TEXT SEGMENT: Begin

ROBERT JERVIS
So much has been written about Tom Schelling’s enormous intellectual contributions. I would like to supplement these articles with a more personal account.
I first “met” Tom in print. As a junior at Oberlin College, I ran across The Strategy of Conflict. Without seeing all of its implications and nuances, I found it eye-opening. This is what politics, especially international politics, was all about: strategic interaction, which meant that each side was trying to anticipate how the other side would respond to its moves, knowing that the other side was doing likewise. One didn’t need formal game theory to grasp this or to follow out many of its leads. Among the most famous concepts he developed were the strategy of commitment and the reciprocal fear of surprise attack. Fifty years later, it is easy to forget how radical these ideas were at the time. The pre-Schelling literature on bargaining had noticed that actors sometimes staked out positions in public that made retreat much more difficult, but these incidents seemed aberrations, errors, or the product of emotions.
The academic community and members of the educated public simply did not understand what was going on. We had all missed one key idea. An actor that staked its reputation on standing firm and increased the costs it would pay upon backing down also increased the chance that its adversary, understanding this and seeing that the actor was now less likely to retreat, would have to make the concessions that were necessary to avoid a mutually destructive conflict. Those who opposed “hard line” policies toward the Soviet Union found this argument bizarre or dangerous, if not both, because it would reduce U.S. flexibility and paint the Soviet Union into a corner. But they found more appealing Tom’s notion of the reciprocal fear of surprise attack. Building on earlier work done at RAND on the “prisoner’s dilemma” and on Albert Wohlstetter’s arguments about the dangerous vulnerability of American air bases, Tom realized that wedding both produced further policy-relevant insights. American vulnerability was indeed dangerous, but Soviet vulnerability, far from being an unalloyed benefit to the United States, could lead to a war that neither side desired as each side, fearing the other might attack, rushed to strike first.

TEXT SEGMENT: End

__EXERCISE__:
Rewrite the reminiscence of Tom Schelling starting at "ROBERT JERVIS" and ending at "more personal account.", putting "immense" in place of "enormous".

DATASET EXCERPT: Begin

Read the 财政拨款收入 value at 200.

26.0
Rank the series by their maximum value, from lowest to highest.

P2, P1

DATASET EXCERPT: End

__SOLUTION BELOW__:
ROBERT JERVIS
So much has been written about Tom Schelling’s immense intellectual contributions. I would like to supplement these articles with a more personal account.